• **About this task**: Only the lines from the one bearing "tillid fra klienterne." through the end of the entries should be output, exactly as they stand, and pictures should be skipped.
--- Data for analysis ---
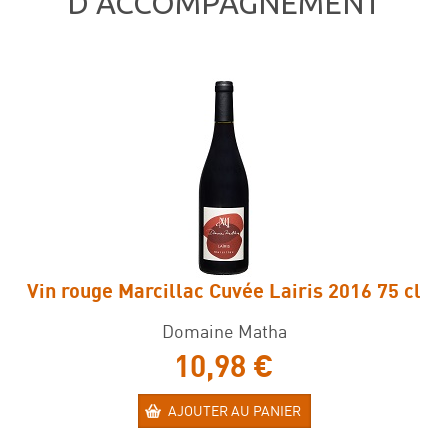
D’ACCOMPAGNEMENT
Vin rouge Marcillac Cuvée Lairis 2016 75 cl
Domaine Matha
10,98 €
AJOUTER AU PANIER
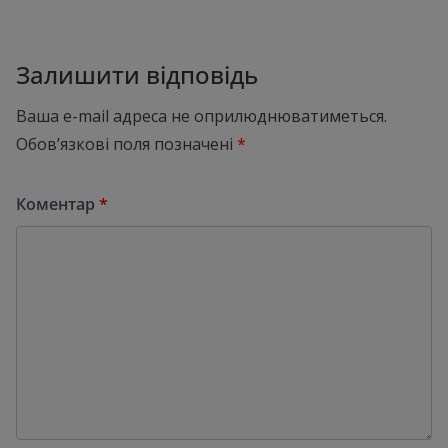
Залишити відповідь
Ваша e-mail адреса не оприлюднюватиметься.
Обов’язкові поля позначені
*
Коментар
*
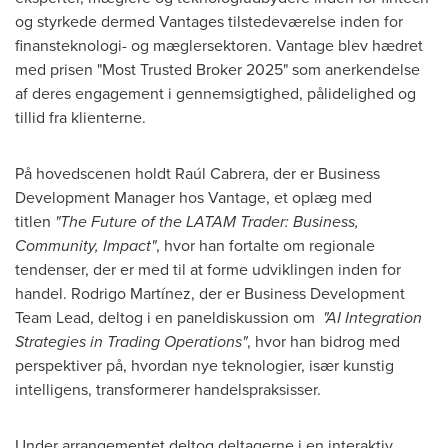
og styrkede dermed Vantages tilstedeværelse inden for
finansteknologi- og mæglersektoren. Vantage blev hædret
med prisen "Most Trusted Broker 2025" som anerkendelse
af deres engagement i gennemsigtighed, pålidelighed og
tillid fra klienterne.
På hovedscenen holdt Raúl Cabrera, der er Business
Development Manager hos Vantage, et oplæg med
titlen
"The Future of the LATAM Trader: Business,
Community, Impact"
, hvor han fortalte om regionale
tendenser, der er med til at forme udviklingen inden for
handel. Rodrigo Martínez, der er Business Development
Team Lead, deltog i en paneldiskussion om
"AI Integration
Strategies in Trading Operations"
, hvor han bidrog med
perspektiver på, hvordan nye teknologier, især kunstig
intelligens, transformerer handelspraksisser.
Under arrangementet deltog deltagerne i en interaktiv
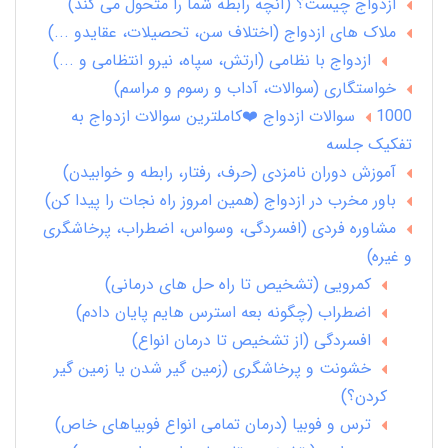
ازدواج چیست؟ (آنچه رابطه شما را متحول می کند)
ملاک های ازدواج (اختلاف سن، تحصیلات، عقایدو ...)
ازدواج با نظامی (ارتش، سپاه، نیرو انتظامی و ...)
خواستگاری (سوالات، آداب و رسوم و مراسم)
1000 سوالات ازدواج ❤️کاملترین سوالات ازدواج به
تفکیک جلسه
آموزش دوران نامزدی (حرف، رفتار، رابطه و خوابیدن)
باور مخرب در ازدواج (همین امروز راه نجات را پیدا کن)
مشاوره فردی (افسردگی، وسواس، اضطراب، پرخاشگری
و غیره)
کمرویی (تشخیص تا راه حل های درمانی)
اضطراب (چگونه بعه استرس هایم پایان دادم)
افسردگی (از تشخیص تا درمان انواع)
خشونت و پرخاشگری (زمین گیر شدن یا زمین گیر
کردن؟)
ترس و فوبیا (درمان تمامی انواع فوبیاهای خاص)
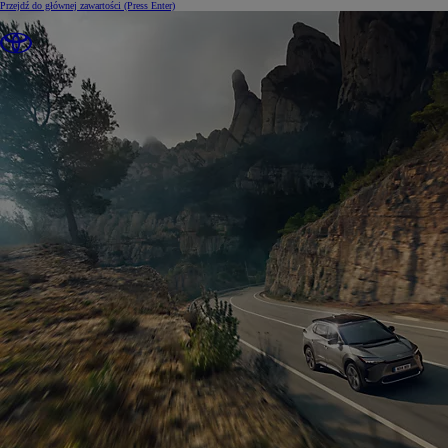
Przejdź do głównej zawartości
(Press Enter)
---
• **Expected output**:
tillid fra klienterne.
På hovedscenen holdt Raúl Cabrera, der er Business
Development Manager hos Vantage, et oplæg med
titlen
"The Future of the LATAM Trader: Business,
Community, Impact"
, hvor han fortalte om regionale
tendenser, der er med til at forme udviklingen inden for
handel. Rodrigo Martínez, der er Business Development
Team Lead, deltog i en paneldiskussion om
"AI Integration
Strategies in Trading Operations"
, hvor han bidrog med
perspektiver på, hvordan nye teknologier, især kunstig
intelligens, transformerer handelspraksisser.
Under arrangementet deltog deltagerne i en interaktiv
ازدواج چیست؟ (آنچه رابطه شما را متحول می کند)
ملاک های ازدواج (اختلاف سن، تحصیلات، عقایدو ...)
ازدواج با نظامی (ارتش، سپاه، نیرو انتظامی و ...)
خواستگاری (سوالات، آداب و رسوم و مراسم)
1000 سوالات ازدواج ❤️کاملترین سوالات ازدواج به
تفکیک جلسه
آموزش دوران نامزدی (حرف، رفتار، رابطه و خوابیدن)
باور مخرب در ازدواج (همین امروز راه نجات را پیدا کن)
مشاوره فردی (افسردگی، وسواس، اضطراب، پرخاشگری
و غیره)
کمرویی (تشخیص تا راه حل های درمانی)
اضطراب (چگونه بعه استرس هایم پایان دادم)
افسردگی (از تشخیص تا درمان انواع)
خشونت و پرخاشگری (زمین گیر شدن یا زمین گیر
کردن؟)
ترس و فوبیا (درمان تمامی انواع فوبیاهای خاص)
Przejdź do głównej zawartości
(Press Enter)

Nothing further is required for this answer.